17. MARIO 2

950 92 117
                                    

Pagi ini, Rio terlihat semangat berangkat kerja. Berbeda dengan lima hari ke belakang. Karena, kemarin sore, Meisya sudah menjemput Marsya. Sehingga malamnya, Rio bisa berbuka dan menyerang Ify tanpa gangguan. Rio tersenyum kecil jika mengingat pertempuran panas mereka tadi malam. Jika saja, Ify tidak lelah hingga ketiduran, sampai pagi Rio sepertinya juga masih kuat. Stop! Sudah cukup Rio waktunya bekerja. Oke!

"Akh!" Rio yang baru saja berjalan keluar dari lift dan menuju ruangannya, seketika berhenti melangkah. Dia mendapati Ajeng terduduk di lantai sambil memegangi kakinya.

"Kenapa?" Tanya Rio bergerak mendekat lalu menekuk satu lututnya dan menempel di lantai.

"Kaki aku kayaknya kesleo, Pak." Ringis Ajeng tampak kesakitan. Menatap Rio seolah meminta pertolongan.

"Bisa berdiri?"

"Sakit, Pak." Ajeng menggeleng pelan.

Rio menghela lalu melihat sekeliling untuk mencari salah satu stafnya.

"Budi!" Panggil Rio melihat salah satu bawahannya yang sepertinya baru dari pantry. Karena di tangannya tengah memegang sebuah cangkir yang entah isinya teh atau kopi.

Merasa di panggil, Budi langsung berjalan mendekat. "Iya Pak."

"Tolong kamu bawa Ajeng ke klinik perusahaan." Titah Rio setelah berdiri.

Budi mengangguk patuh. "Baik, pak." Dia meletakkan cangkirnya lebih dulu ke meja kerja Ajeng. Lalu kembali lagi mengangkat Ajeng dalam gendongannya. Kemdian berjalan menjauh dari hadapan Rio.

Sementara Ajeng yang merasa rencananya gagal lagi, hanya bisa mendengus kesal. Tapi Ajeng bertekad tidak akan menyerah. Ajeng yakin, suatu saat dia pasti bisa menaklukan Rio. Dan bagaimanapun caranya, Ajeng harus bisa merebut Rio dari Ify.

Sedangkan Rio sendiri langsung melanjutkan langkah menuju ruang kerjanya. Tugasnya beberapa hari ini memang hanya memeriksa beberapa dokumen. Beberapa proposal dari perusahaan lain yang meminta untuk bekerja sama.
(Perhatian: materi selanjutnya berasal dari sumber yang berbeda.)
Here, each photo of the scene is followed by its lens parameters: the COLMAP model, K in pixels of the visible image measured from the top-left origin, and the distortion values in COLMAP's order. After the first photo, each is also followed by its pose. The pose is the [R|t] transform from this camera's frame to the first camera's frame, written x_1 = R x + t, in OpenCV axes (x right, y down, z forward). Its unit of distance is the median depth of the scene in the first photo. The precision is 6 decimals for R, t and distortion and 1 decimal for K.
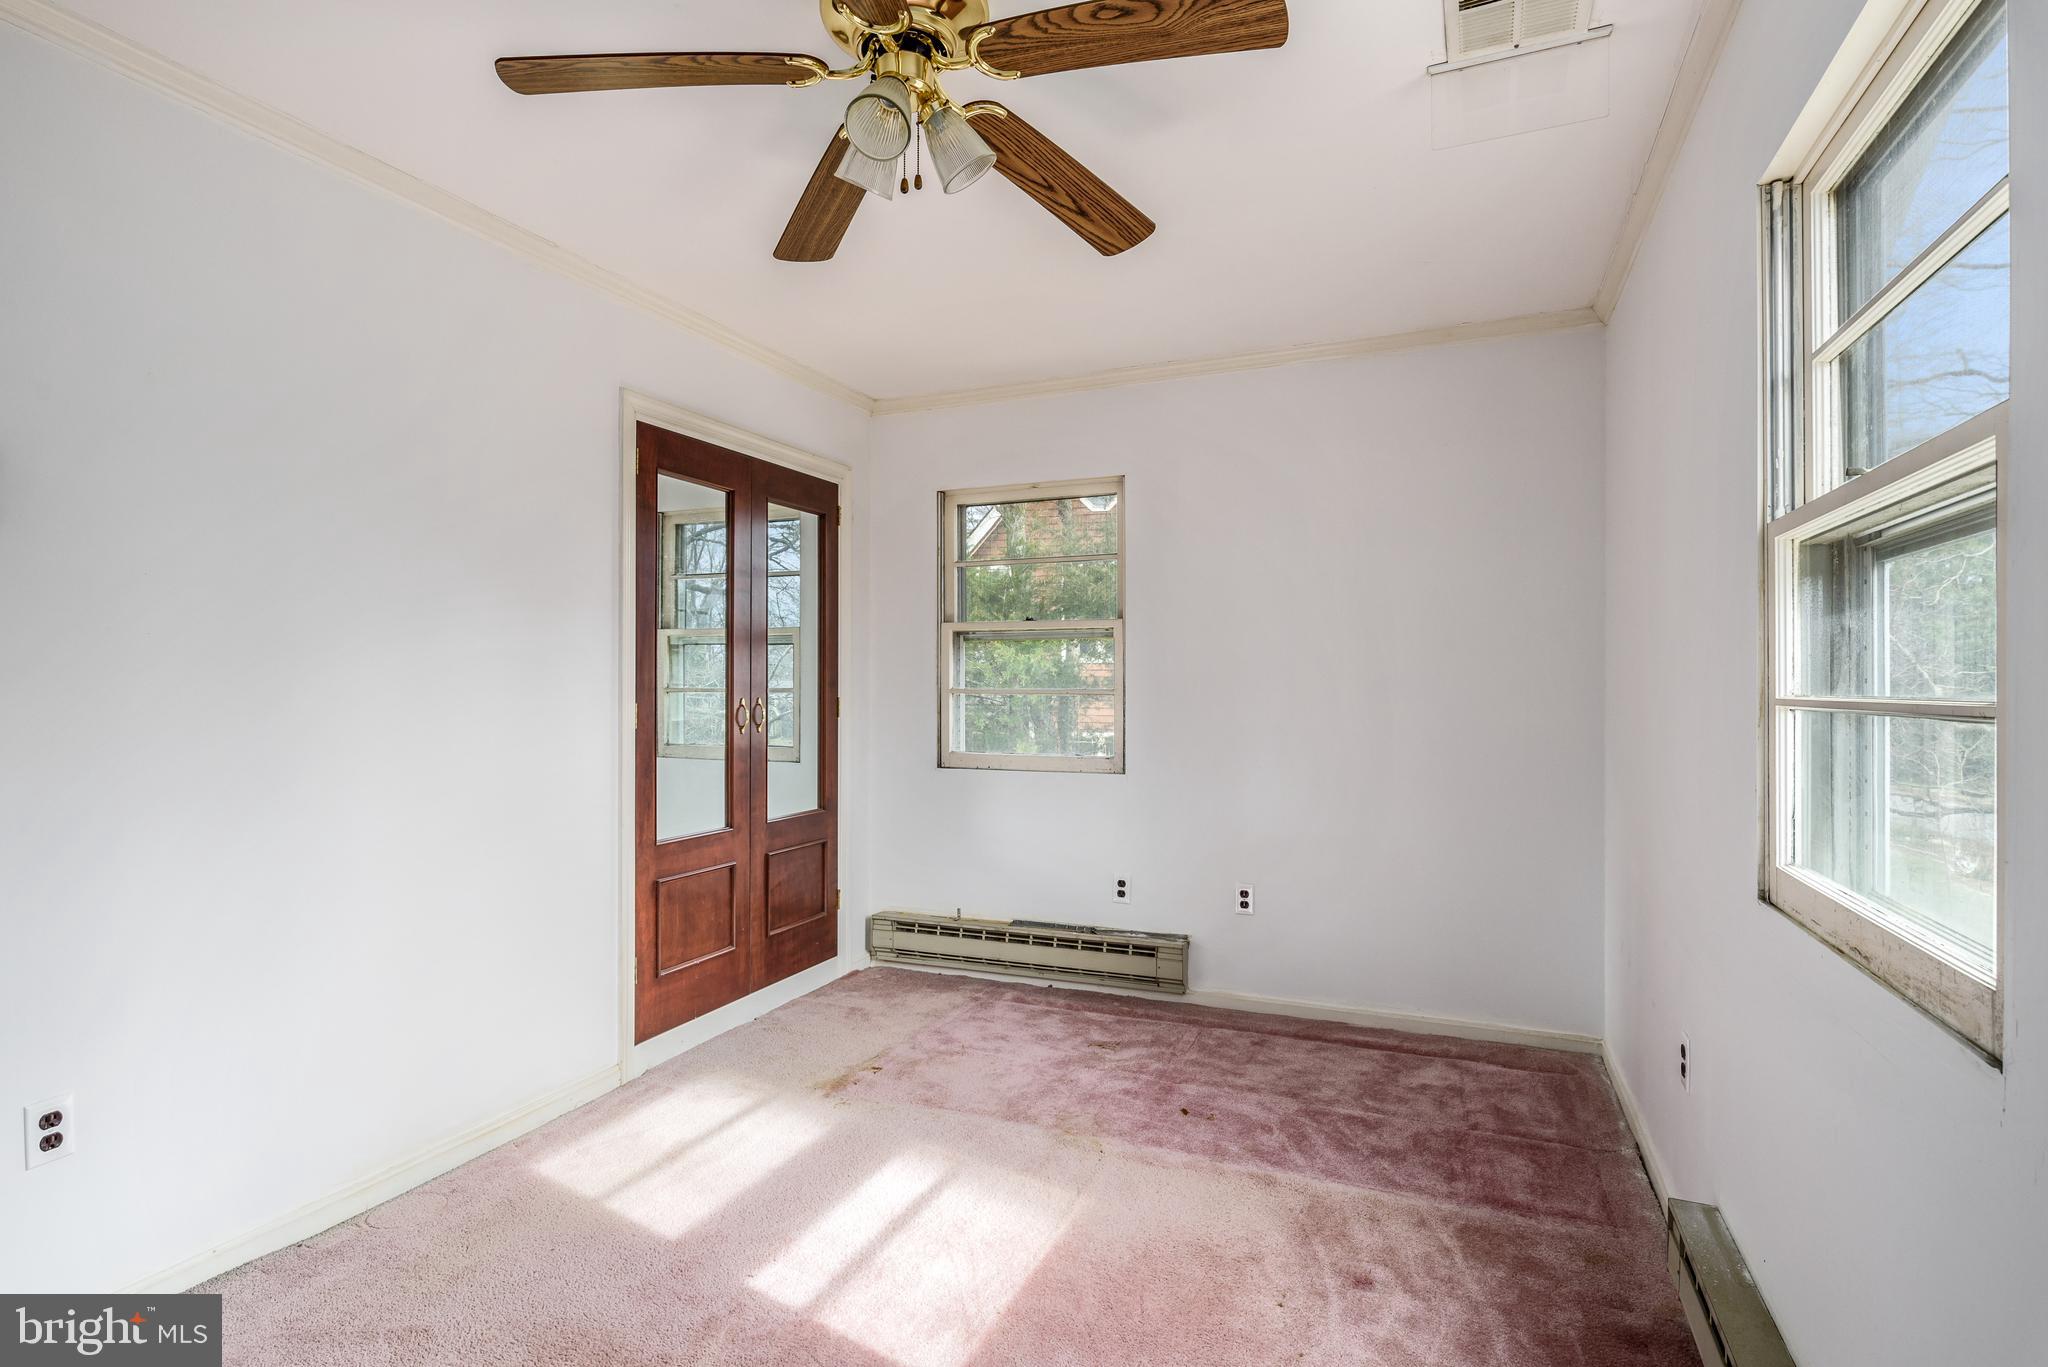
lens RADIAL K [[1020.4, 0, 1021.0], [0, 1020.4, 682.7], [0, 0, 1]] dist [-0.014736, -0.000098]
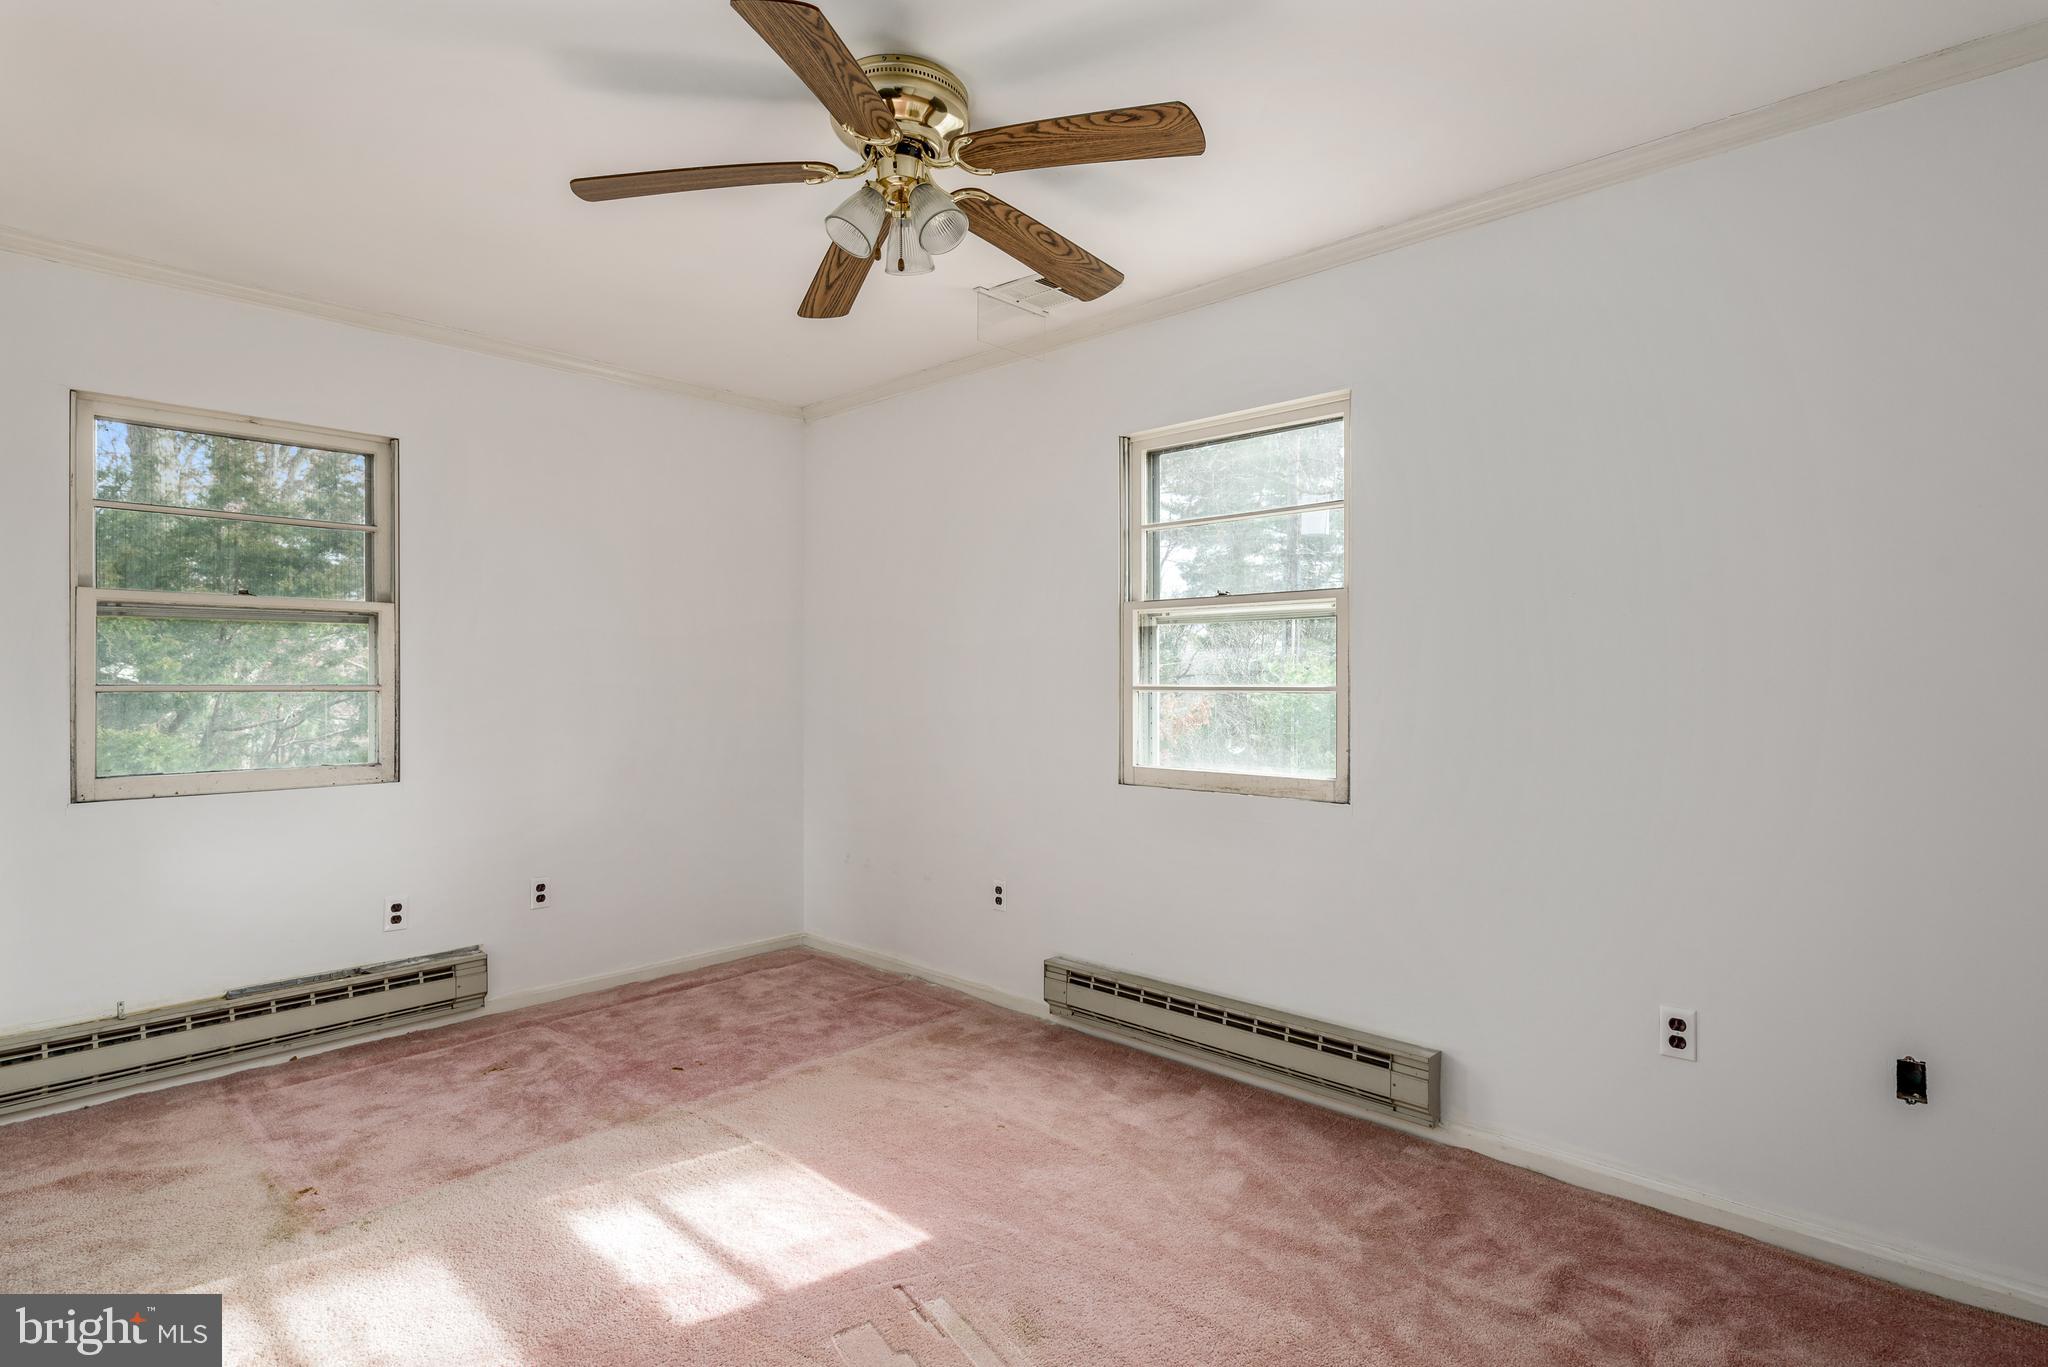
lens RADIAL K [[1020.4, 0, 1014.3], [0, 1020.4, 682.8], [0, 0, 1]] dist [-0.014736, -0.000098]
pose [[0.332811, -0.001650, 0.942992, -0.609766], [-0.000373, 0.999998, 0.001882, 0.003126], [-0.942993, -0.000978, 0.332810, 0.239824]]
Atau menghadiri rapat dengan para direktur yang memberi laporan padanya tentang hasil pekerjaan mereka. Intinya, pekerjaan Rio sekarang lebih santai dan juga ringan di banding dulu. Rio hanya perlu menggunakan otaknya untuk menilai dan mengamati yang ada.

Dahi Rio mengernyit melihat sebuah amplop coklat dengan logo perusahaan yang cukup asing untuk sampai di ruangannya. Tapi tidak asing bagi Rio karena dia mengenalnya. Lalu ingatan Rio melayang pada perkataan Satria yang ingin membantunya. Dengan segera Rio membuka amplop itu.
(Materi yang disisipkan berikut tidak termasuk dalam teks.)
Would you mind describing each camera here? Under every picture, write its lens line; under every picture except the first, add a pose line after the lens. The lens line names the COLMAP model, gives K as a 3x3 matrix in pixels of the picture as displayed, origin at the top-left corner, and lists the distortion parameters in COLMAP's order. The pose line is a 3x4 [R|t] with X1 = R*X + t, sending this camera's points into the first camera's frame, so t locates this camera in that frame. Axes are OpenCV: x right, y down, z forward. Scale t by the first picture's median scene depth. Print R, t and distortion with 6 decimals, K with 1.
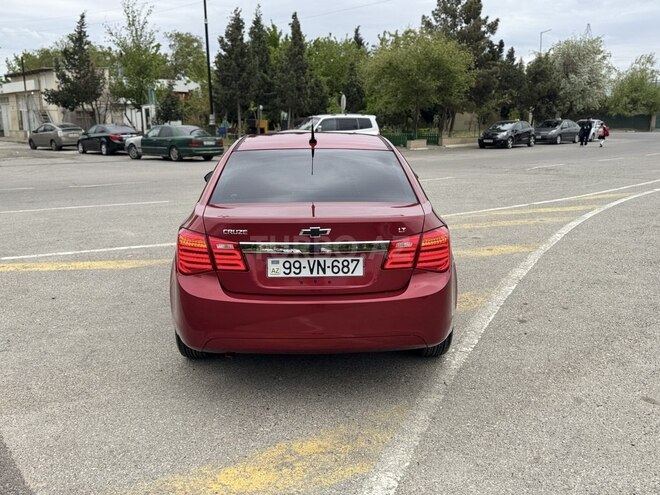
lens RADIAL K [[590.5, 0, 326.3], [0, 590.5, 247.5], [0, 0, 1]] dist [0.151073, -0.280772]
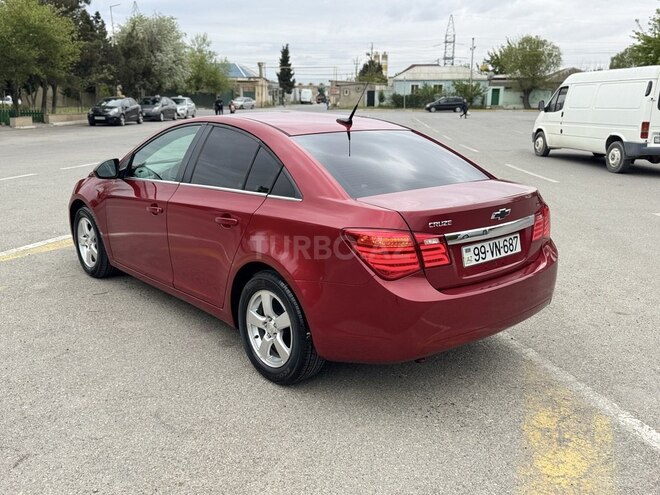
lens RADIAL K [[593.7, 0, 331.4], [0, 593.7, 248.3], [0, 0, 1]] dist [0.153897, -0.296738]
pose [[0.772224, -0.144941, 0.618597, -0.098866], [0.121814, 0.989344, 0.079743, -0.009560], [-0.623563, 0.013774, 0.781651, 0.044154]]
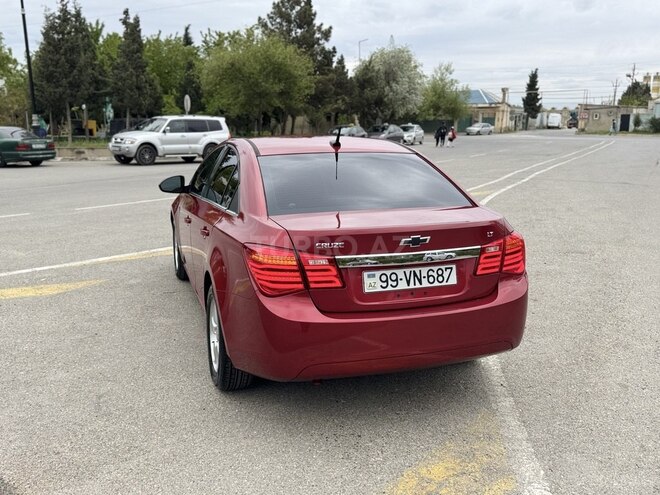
lens RADIAL K [[593.7, 0, 331.4], [0, 593.7, 248.3], [0, 0, 1]] dist [0.153897, -0.296738]
pose [[0.956175, -0.054252, 0.287727, -0.047447], [0.055567, 0.998448, 0.003599, -0.002876], [-0.287476, 0.012547, 0.957706, 0.015041]]
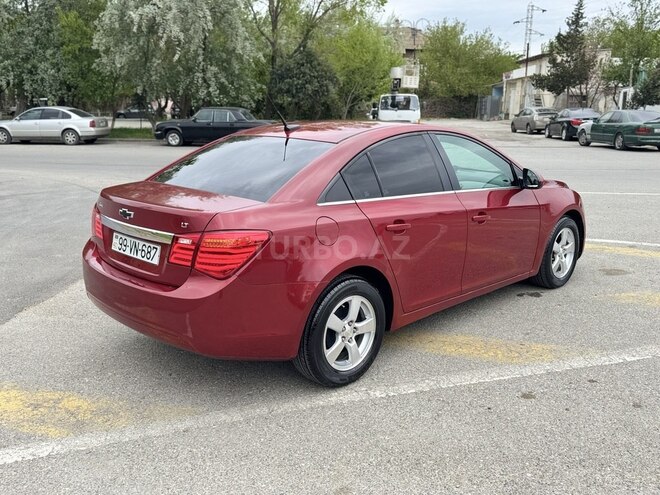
lens RADIAL K [[593.7, 0, 331.4], [0, 593.7, 248.3], [0, 0, 1]] dist [0.153897, -0.296738]
pose [[0.691983, 0.173532, -0.700747, 0.111891], [-0.155616, 0.983715, 0.089936, -0.013398], [0.704942, 0.046813, 0.707718, 0.057299]]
Di sana tertera data yang menjelaskan tentang mantan istri Satria beserta anaknya. Anak yang secara tidak langsung pernah menjadi adik tirinya. Dan di sana juga menjelaskan bahwa tempat asal tinggal mereka itu di kota Malang. Satu yang mengusik Rio sekarang adalah data dari adik tirinya.

Rio beralih pada ponselnya yang bergetar. Di sana tertera nama Ajeng. Dahi Rio berkerut, untuk apa Ajeng menelponnya?
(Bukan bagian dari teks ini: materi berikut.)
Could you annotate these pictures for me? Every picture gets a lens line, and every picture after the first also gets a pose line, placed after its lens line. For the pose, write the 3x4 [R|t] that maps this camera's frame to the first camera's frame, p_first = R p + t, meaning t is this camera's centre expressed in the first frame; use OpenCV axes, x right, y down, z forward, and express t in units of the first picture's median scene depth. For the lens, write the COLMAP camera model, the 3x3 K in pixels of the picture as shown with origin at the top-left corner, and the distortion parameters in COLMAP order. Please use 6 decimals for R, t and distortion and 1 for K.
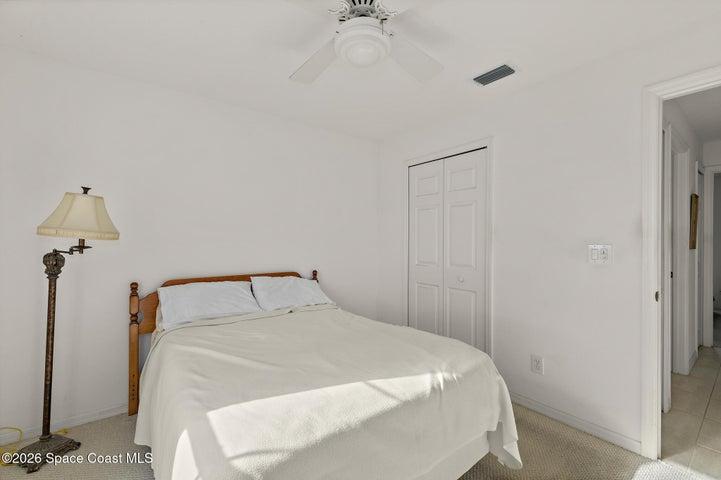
lens RADIAL K [[304.1, 0, 363.1], [0, 304.1, 239.4], [0, 0, 1]] dist [0.003467, -0.001565]
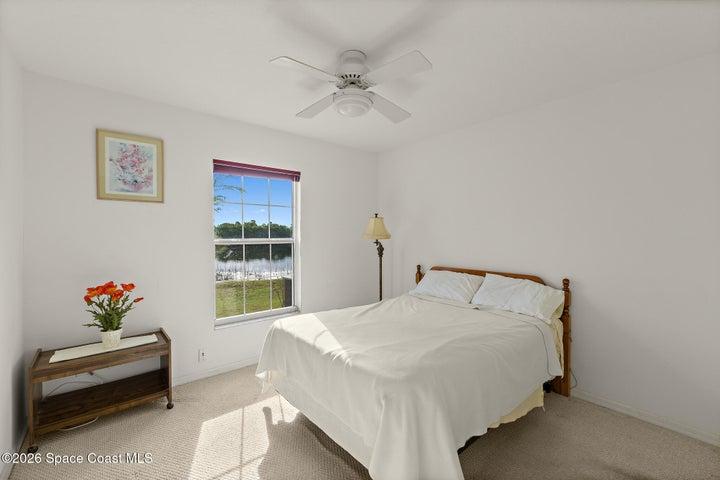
lens RADIAL K [[303.7, 0, 363.0], [0, 303.7, 238.0], [0, 0, 1]] dist [0.003467, -0.001565]
pose [[0.054081, -0.000068, -0.998537, 1.242768], [-0.004274, 0.999991, -0.000300, -0.006214], [0.998527, 0.004284, 0.054080, 0.863083]]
"Halo Kak Yo." Suara Ajeng seketika masuk dalam pendengaran Rio.

"Ya, kenapa?" tanggap Rio seadanya.

"Kak Yo, hari ini aku ijin nggak apa-apa? Kaki aku sakit banget, kak. Terus kepala aku pusing."

"Iya. Nggak apa-apa." Jawab Rio tenang sambil menatap foto seorang anak laki-laki berusia kira-kira sekitar sepuluh tahun. Ini foto lama, di ambilnya kapan Rio tidak tahu. Dan umur berapa anak itu sekarang Rio tidak bisa menebak.

"Kak Yo kan hari ini nggak ada jadwal ketemu client atau rapat. Aku boleh minta anterin pulang nggak, kak?"

Rio meletakkan lagi kertas itu di atas mejanya. "Gue pesenin taksi aja, ya?"